(WORK INSTRUCTION):
Write out the records that follow exactly. Do not include pictures.

(DATASET RECORDS):

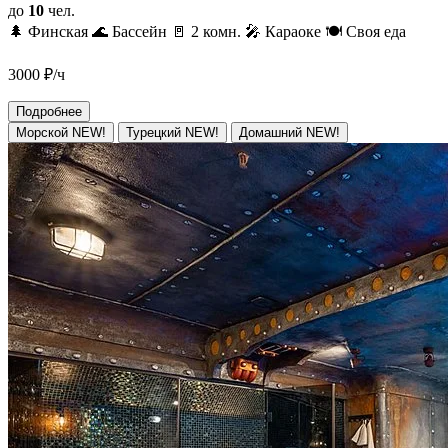
до
10
чел.
🌲 Финская
🌊 Бассейн
🚪 2 комн.
🎤 Караоке
🍽️ Своя еда
3000
₽/ч
Подробнее
Морской NEW!
Турецкий NEW!
Домашний NEW!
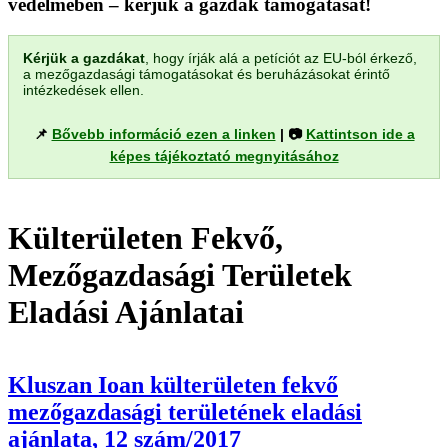
védelmében – kérjük a gazdák támogatását!
Kérjük a gazdákat
, hogy írják alá a petíciót az EU-ból érkező,
a mezőgazdasági támogatásokat és beruházásokat érintő
intézkedések ellen.
📌
Bővebb információ ezen a linken
| 📷
Kattintson ide a
képes tájékoztató megnyitásához
Külterületen Fekvő,
Mezőgazdasági Területek
Eladási Ajánlatai
Kluszan Ioan külterületen fekvő
mezőgazdasági területének eladási
ajánlata, 12 szám/2017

(EXERCISE RESULT):
до
10
чел.
🌲 Финская
🌊 Бассейн
🚪 2 комн.
🎤 Караоке
🍽️ Своя еда
3000
₽/ч
Подробнее
Морской NEW!
Турецкий NEW!
Домашний NEW!
védelmében – kérjük a gazdák támogatását!
Kérjük a gazdákat
, hogy írják alá a petíciót az EU-ból érkező,
a mezőgazdasági támogatásokat és beruházásokat érintő
intézkedések ellen.
📌
Bővebb információ ezen a linken
| 📷
Kattintson ide a
képes tájékoztató megnyitásához
Külterületen Fekvő,
Mezőgazdasági Területek
Eladási Ajánlatai
Kluszan Ioan külterületen fekvő
mezőgazdasági területének eladási
ajánlata, 12 szám/2017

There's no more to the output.